Endodontists will do all that is possible to save the natural tooth and have the knowledge and skill to treat incompletely formed roots in children so that, in some instances, the roots can continue to develop. Look to our specialists for information and expertise when your child is the victim of dental trauma.
Will the tooth need any special care or additional treatment?
Factors that affect the long-term health of your tooth after an injury include: the nature of the injury, the length of time from injury to treatment, how your tooth was cared for after the injury, and also your body’s response. Getting treatment as soon as possible is very important with dislodged or knocked-out teeth in particular, in order to prevent root resorption.

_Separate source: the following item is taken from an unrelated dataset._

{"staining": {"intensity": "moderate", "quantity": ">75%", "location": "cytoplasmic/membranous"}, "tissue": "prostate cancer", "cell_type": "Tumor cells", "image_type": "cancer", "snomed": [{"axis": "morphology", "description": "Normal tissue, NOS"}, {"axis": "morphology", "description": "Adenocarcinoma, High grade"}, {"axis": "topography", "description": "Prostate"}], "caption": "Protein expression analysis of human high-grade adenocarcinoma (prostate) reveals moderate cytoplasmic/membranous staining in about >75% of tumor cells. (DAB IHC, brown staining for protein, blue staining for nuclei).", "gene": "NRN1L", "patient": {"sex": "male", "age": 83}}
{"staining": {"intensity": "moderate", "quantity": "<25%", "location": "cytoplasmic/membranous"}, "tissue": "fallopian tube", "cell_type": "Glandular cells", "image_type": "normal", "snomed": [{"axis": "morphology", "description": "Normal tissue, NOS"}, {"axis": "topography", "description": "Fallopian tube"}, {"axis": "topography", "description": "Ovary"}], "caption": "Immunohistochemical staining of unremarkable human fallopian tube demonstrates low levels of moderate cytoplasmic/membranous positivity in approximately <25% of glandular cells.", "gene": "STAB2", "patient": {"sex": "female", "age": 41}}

Resorption occurs when your body, through its own defense mechanisms, begins to reject your own tooth in response to the traumatic injury. Following an injury, you should return to your dentist or endodontist to have the tooth examined and/or treated on a regular basis for up to five years to ensure that root resorption is not occurring and that surrounding tissues continue to heal. Unfortunately, some types of resorption are untreatable.